MOSQUITO-BAND

MOSQUITO-BAND

Zapraszamy do śmiania się i chrumkania z naszych osobistych przemyśleń ta temat spajdermena i osobistej inteligencji.

22 października 2010

Joke.

Oczywiście jak zwykle się pokłóciłyśmy z Agasiem, ale już jest gut, bo ona jest głupia. Nienawidzę, jej kochać.
-.-

Anyway, 

Gadu z Agasiem, godzina 20.26:

K.: WPŁYŃ NA JULSONA, ŻEBY H JUTRO NIE WBIJAŁ.
A.: Ej, ale H jest fajny. :]
K.: CO? o.O
A.:NO.
K.:




A.:Żartowałam.xd



Teraz się śmiać. 


Odsyłam na: Ags Portfolio

Kariś.
Mosquito-Band.


14 października 2010

frajers.

A: Ten z liceum, jak on ma na imię? Jakieś takie stare imię, nie Waldek...
J: ZBYSZEK!
A: Julka nie śmiej się jak gremlin.
J: HEHEHEHEHEHEHE.!
A: Zamknij się Yoda.

* * *

A: Julson, to co robimy z okazji pomalowania pół ściany?
J: Zajaramy sheeshę!
A&J: HEHEHEEEHHEHEHE.  

* * *

J: Gdy dotykam Cię tam...
A: Gdzie tam?! oO


Mosquito Band.

12 października 2010

Śinka.

Starocie naprawdę, ponieważ mają około 2-3 lat.

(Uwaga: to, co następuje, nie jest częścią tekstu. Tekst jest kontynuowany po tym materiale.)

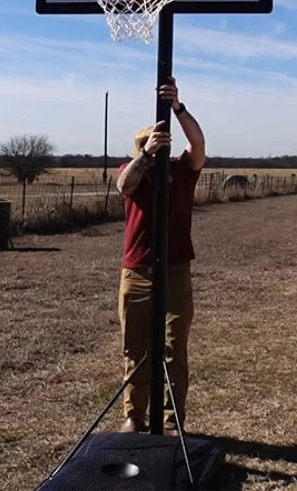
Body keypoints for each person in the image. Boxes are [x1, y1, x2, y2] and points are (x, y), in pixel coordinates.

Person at [115, 76, 206, 436]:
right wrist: (146, 156)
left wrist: (177, 108)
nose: (159, 150)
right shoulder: (133, 173)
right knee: (135, 348)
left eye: (162, 144)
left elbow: (198, 143)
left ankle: (171, 419)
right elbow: (123, 186)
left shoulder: (183, 172)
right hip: (136, 271)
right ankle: (133, 416)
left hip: (175, 270)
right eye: (152, 145)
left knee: (173, 348)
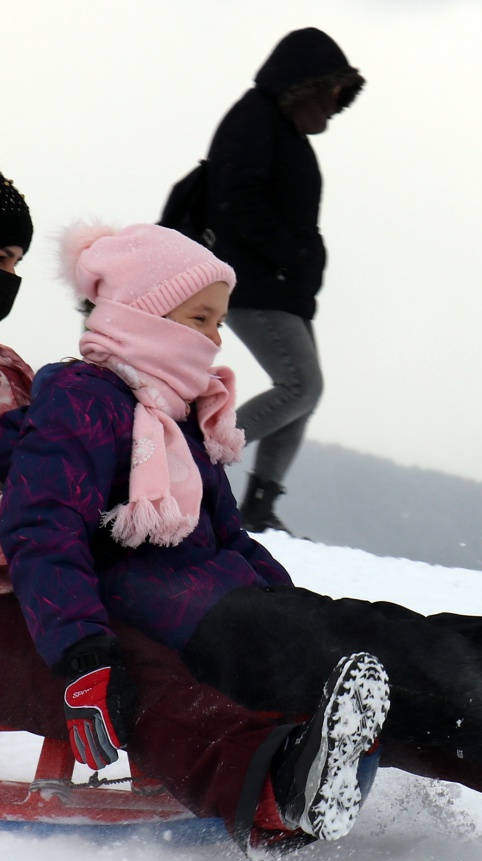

Malinosia: Amela, wiesz co znaczy po niemiecku "spiele"(czyt.szpile)?
Melson: Szpile to ci w dupę wbiję!

* * *

Julson: On powiedział ciasto?
Malinosia: Karmel?
Julson: CZEKOLAAAADA!

Chwila przerwy.

Malinosia: Zabdos?
Julson: Moltres!

Potem zaczęłyśmy uciekać, gdy się na nas spojrzała.
Nie byle jak uciekałyśmy:
W stronę łąk obładowane torbą ziemniaków i plecakami wypchanymi papierami.

* * *

Lekcja religii. Pani oddaje kartkówki.
Kartkówka Alusia: "Wierzę w jeden kościół powszechny i apostolski sakrament..."

* * *

Wdż.

Kinga: Będziesz miała dziecko w wieku 12 lat to jak je utrzymasz?
Kariś: Normalnie... Na rękach.

* * *

Linijek: Kup...ku*wa mać!
...no tak, zapomniałem, że Paula ma telefon przez który można gadać tylko 2 sec.
(znowu dzwoni.)
Linijka: Kup majonez i...
...i no ku*wa mać!
Co ja się będę męczył, esa jej napisze. :)
* * *

Julson: Czuję się jak w pieluszce.
Kariś: A ja jakbym była PAMPERSMAN!

* * *

"ZWIERZĘ TO NIE RZECZ!"

Julson: Tak? A myślałam, że to parówka.

* * *

Kariś: Rozwalają szkołę!
Julson: Eksmisja!
Kariś: Chyba SEKSmisja!

* * *

Pan: Jeśli zobaczycie bezdomnego psa to powiadomcie dyrektora szkoły lub wychowawcę.
Kinga: No tak, bo mój wychowawca nie ma co robić, tylko ganiać za dzikimi psami.

* * *

 Kariś: Ej!
Julson: Co?!
Kariś: Uderzyłaś mojego pączka!
Julson: Oj sorry.

* * *

Julson: Dzień dobry, co będziemy dzisiaj robić?
Pani: Dowiecie się na przerwie.
* * *

K: Ej, co ty jeszcze śpisz?
J: No.
K : Wstawaj, miałyśmy iść na Gro!
J: Daj mi spać. Ee, o kurde.
K: Co znowu?
J: Mam wielką szynę!
K: Co?
J: No mam wielką szynę na łóżku!
K: Omg, Julka idź spać!

* * *
K: O fu! To już szczyt!
J: Co to jest? 
K: Jakaś zaschnięta mela!

Reszta się dopisze, kiedy indziej.


Mosquito Band.

5 października 2010

O C B ?

J: Agaś wskakuj na latający dywan! Różowe słonie nas atakują!

J: Co tam miało byc?
A: Czekaj myśle.

A: Julson, chcesz chipsa?
J: A dobre?
A: No...
Po chwili.
J: Smakują jak kocie chrupki!

Odpał agasia.

A: Umiem robic zupe... Z torebki.

* * * 

A: Mamo! Julka zrobi mi metalowy omlet z ołowiu!

* * *

A: Julka mnie odprowadza na odrzutowych trampkach.

* * *

M: A herbatka?
A: Haba ha!

* * *

A: Kiedy ja tak niby powiedziałam.
J: Zaraz ci dam.

* * *

W: Co wynika z tego obrazka?
M: Że jest ciepło i że jest trolejbus.

Mosquito Band.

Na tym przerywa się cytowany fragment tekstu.